John Perdue State Treasurer
John Perdue
State Treasurer

       CHARLESTON – State Treasurer John Perdue is warning Mountain State residents not to be duped by what appears to be an unclaimed property/identity theft scam.

Someone faxed a recent letter to a Charleston businessman, who forwarded it to the Treasurer’s Office. It bore the letterhead of Federal Reserve Bank on 33 Liberty Street, New York. It also bore the typed signature of Federal Reserve Bank Chairwoman Janet Yellen. Both the address and name are accurate.

The letter contains a few tipoff references, however, before asking for the telltale personal information. The opening paragraph reads in part:

“As new Chairperson U.S. Federal Reserve Bank, I have made it my first point of priority under the instruction of President barack (sic) Obama administration via United States Department of Treasury to commence immediate unclaimed fund payments accrued to individuals (sic) inheritance fund with respect to local and overseas payment before the end of 2015 fiscal year.”

In murky language often consistent with overseas scams, the letter eventually asks for the following: full name, residential address, valid cell phone number; and country/state of residence.

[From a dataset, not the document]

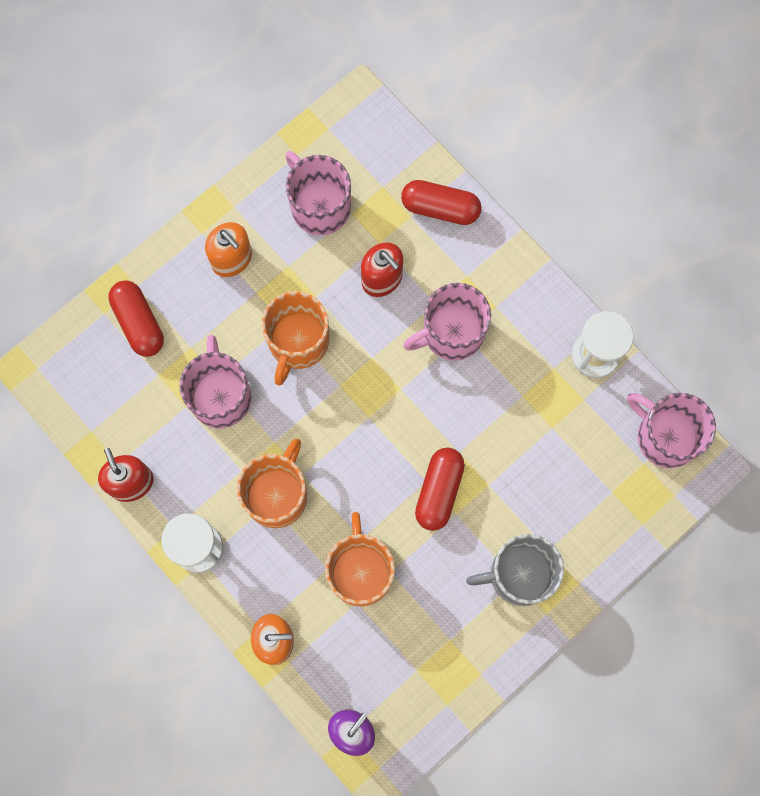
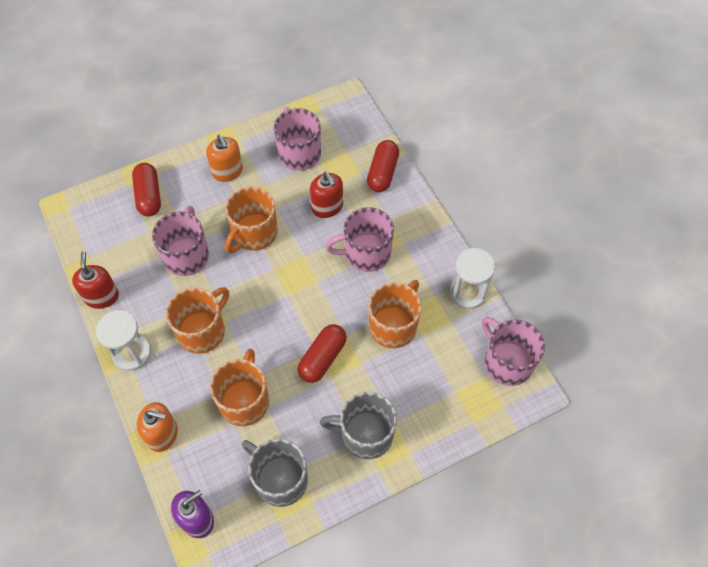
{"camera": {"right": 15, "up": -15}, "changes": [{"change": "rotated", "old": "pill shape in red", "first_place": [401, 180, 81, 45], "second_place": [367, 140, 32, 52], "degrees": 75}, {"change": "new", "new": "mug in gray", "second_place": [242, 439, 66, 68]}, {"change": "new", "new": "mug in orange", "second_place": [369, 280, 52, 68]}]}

It also requests bank details as follows: name of bank, address of bank, account number, routing number (misspelled); and account beneficiary name.

“I know people have been told before but a person should never, ever give up his or her personal information, including bank numbers, upon any mail or e-mail solicitation,” Treasurer Perdue said. “I can’t stress this enough. Your bank account will be ruined and your life turned upside down. And, unclaimed property – an area this office assists residents with for free – is often also used as the agent for a scam.”

While a request may sound official, the Treasurer says, one should always verify with another source before giving out personal information. As an example, one may receive a letter, phone call or e-mail that your credit card or bank account has been accessed by someone else.

The person may also be asked to verify a phone number. Before giving out any personal information, contact your credit card company or bank separately to see if someone indeed has access to your account. Do not allow the person requesting the information to contact the credit card company or bank for you.

As for unclaimed property, the only relevant fact to know is that searches are free at the Treasurer’s office website, www.wvtreasury.com. Staff can be reached there at 1-800-642-8687.

“One should never pay for an unclaimed property search,” the Treasurer said. “That’s partly the reason my office is here.”